Where the worker is processing only retries and no new request is being processed by Temporal until we manually terminate and continue as new where we end up losing the internal states of the workflow.

We are not able to accomplish our business case if we design by the above mentioned way. Please advise.

Any code changes to the workflow that change the order of operations should be protected by versioning. See Workflow.getVersion API. Its documentation explains how it should be used.

Also, make sure to call continue as new periodically to limit workflow execution history growth. See the periodic workflow sample.

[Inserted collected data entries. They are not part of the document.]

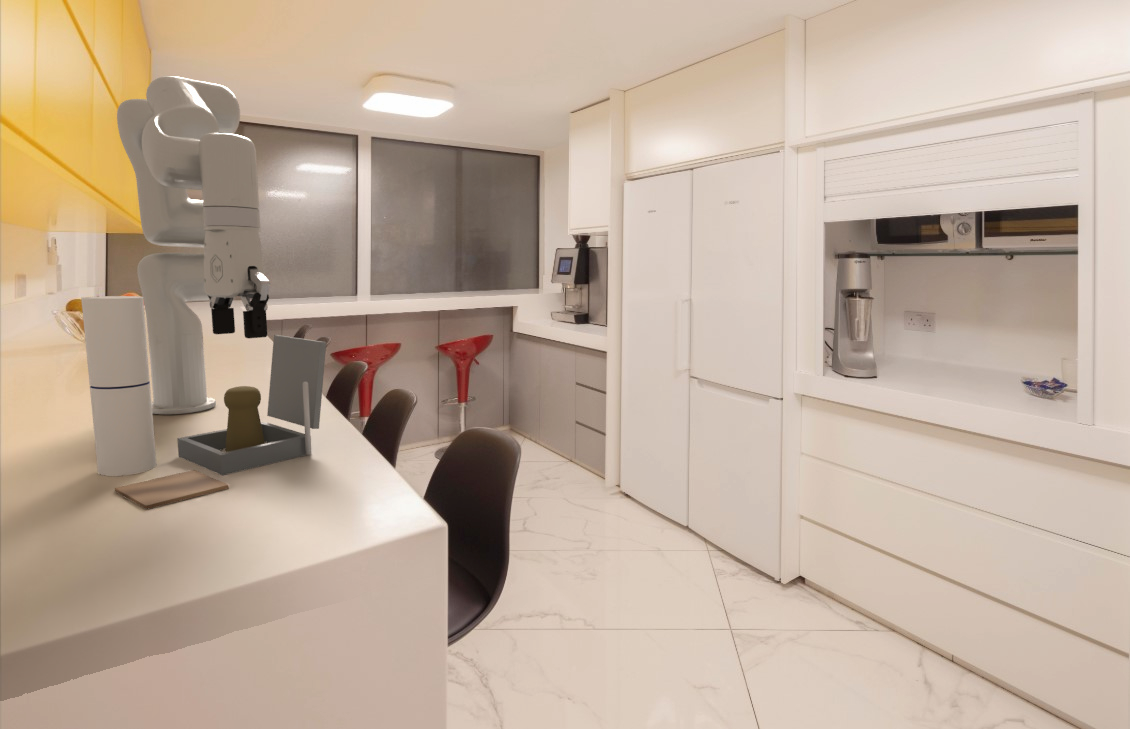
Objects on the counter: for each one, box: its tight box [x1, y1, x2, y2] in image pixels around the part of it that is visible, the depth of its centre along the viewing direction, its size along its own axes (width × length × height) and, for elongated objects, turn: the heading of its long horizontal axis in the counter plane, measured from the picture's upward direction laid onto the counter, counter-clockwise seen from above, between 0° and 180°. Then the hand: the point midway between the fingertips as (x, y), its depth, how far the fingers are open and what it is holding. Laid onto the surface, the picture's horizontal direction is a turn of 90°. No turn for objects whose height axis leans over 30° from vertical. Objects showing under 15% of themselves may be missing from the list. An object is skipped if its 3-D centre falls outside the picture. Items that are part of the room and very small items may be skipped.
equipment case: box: [177, 382, 312, 476], centre depth 101 cm, size 15×14×12 cm
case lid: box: [266, 334, 327, 430], centre depth 107 cm, size 14×14×1 cm
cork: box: [223, 385, 266, 452], centre depth 101 cm, size 6×6×11 cm
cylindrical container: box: [81, 295, 158, 477], centre depth 93 cm, size 7×7×25 cm
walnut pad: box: [114, 469, 230, 510], centre depth 86 cm, size 10×10×1 cm
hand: (239, 335), depth 99 cm, fingers open, 9 cm apart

In the eventuality of a programming error like this which caused non determinsitic behaviour.
what will be a reasonable way of handling it
Workflow.retry vs workflow continue as new ? or is it best to let such workflows fail /cancel/terminate and possibly resubmit a new one.

The non deterministic behavior by design blocks workflow execution. So the simplest solution is to revert code deployment to the previous version which unblocks all the blocked workflows.